__SELECTED EXTRACT__:
◇ ◇ ◇ ◇ ◇

Reputation: 47
I have a dataframe of title
and bin
:
+---------------------+-------------+
| Title| bin|
+---------------------+-------------+
| Forrest Gump (1994)| 3|
| Pulp Fiction (1994)| 2|
| Matrix, The (1999)| 3|
| Toy Story (1995)| 1|
| Fight Club (1999)| 3|
+---------------------+-------------+
How do I count the bin
into each individual column of a new dataframe using Pyspark? For instance:
+------------+------------+------------+
| count(bin1)| count(bin2)| count(bin3)|
+------------+------------+------------+
| 1| 1 | 3|
+------------+------------+------------+
Is this possible? Would someone please help me with this if you know how?
Upvotes: 1
Views: 411
Reputation: 32640
Group by bin
and count then pivot the column bin
and rename the columns of resulting dataframe if you want:
import pyspark.sql.functions as F
df1 = df.groupBy("bin").count().groupBy().pivot("bin").agg(F.first("count"))
df1 = df1.toDF(*[f"count_bin{c}" for c in df1.columns])
df1.show()
#+----------+----------+----------+
#|count_bin1|count_bin2|count_bin3|
#+----------+----------+----------+
#| 1| 1| 3|
#+----------+----------+----------+
Upvotes: 2

◇ ◇ ◇ ◇ ◇

__DIRECTIONS FOR THIS TASK__: Can you retype the whole PySpark thread above, character for character?

◇ ◇ ◇ ◇ ◇

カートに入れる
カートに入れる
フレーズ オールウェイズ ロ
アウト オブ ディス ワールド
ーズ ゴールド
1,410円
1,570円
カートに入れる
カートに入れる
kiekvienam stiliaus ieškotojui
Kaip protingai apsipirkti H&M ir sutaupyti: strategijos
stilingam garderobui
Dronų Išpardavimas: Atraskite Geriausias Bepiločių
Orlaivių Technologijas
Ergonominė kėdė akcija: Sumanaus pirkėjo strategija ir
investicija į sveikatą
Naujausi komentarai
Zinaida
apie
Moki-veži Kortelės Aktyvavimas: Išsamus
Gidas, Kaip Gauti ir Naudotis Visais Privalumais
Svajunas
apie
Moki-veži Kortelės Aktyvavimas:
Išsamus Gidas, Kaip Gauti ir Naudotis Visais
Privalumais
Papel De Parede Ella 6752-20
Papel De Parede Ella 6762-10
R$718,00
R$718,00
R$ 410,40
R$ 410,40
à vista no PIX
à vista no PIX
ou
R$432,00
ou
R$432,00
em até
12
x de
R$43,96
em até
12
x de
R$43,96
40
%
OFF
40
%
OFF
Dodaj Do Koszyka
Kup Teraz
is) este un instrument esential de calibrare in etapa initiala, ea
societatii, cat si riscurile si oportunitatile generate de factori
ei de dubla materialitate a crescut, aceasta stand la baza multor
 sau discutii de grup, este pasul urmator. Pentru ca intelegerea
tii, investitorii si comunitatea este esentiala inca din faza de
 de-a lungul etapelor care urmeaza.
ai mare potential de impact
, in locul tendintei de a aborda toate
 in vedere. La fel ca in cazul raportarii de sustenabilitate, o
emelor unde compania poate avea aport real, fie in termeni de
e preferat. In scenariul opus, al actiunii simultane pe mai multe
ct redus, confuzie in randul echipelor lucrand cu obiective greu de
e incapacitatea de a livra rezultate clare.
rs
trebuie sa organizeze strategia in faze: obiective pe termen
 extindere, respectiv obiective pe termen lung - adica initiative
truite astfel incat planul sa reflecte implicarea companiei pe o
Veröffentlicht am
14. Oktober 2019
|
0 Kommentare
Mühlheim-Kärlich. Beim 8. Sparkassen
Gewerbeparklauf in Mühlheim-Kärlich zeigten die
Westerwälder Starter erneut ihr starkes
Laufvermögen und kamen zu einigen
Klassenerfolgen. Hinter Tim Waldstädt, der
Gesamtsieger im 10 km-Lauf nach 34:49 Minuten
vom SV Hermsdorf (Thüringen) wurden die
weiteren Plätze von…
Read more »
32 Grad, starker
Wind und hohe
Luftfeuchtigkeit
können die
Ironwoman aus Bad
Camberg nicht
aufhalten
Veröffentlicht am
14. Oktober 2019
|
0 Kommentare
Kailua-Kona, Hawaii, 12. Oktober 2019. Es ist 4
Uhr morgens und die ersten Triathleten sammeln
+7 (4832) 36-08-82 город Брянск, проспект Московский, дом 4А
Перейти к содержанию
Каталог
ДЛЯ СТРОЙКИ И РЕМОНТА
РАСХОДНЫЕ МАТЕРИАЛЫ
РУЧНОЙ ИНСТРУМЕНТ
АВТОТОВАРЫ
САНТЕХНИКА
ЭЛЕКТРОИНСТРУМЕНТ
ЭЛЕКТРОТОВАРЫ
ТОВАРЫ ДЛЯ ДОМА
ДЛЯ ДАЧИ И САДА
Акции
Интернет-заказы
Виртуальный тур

◇ ◇ ◇ ◇ ◇

__PROBLEM SOLUTION__:
Reputation: 47
I have a dataframe of title
and bin
:
+---------------------+-------------+
| Title| bin|
+---------------------+-------------+
| Forrest Gump (1994)| 3|
| Pulp Fiction (1994)| 2|
| Matrix, The (1999)| 3|
| Toy Story (1995)| 1|
| Fight Club (1999)| 3|
+---------------------+-------------+
How do I count the bin
into each individual column of a new dataframe using Pyspark? For instance:
+------------+------------+------------+
| count(bin1)| count(bin2)| count(bin3)|
+------------+------------+------------+
| 1| 1 | 3|
+------------+------------+------------+
Is this possible? Would someone please help me with this if you know how?
Upvotes: 1
Views: 411
Reputation: 32640
Group by bin
and count then pivot the column bin
and rename the columns of resulting dataframe if you want:
import pyspark.sql.functions as F
df1 = df.groupBy("bin").count().groupBy().pivot("bin").agg(F.first("count"))
df1 = df1.toDF(*[f"count_bin{c}" for c in df1.columns])
df1.show()
#+----------+----------+----------+
#|count_bin1|count_bin2|count_bin3|
#+----------+----------+----------+
#| 1| 1| 3|
#+----------+----------+----------+
Upvotes: 2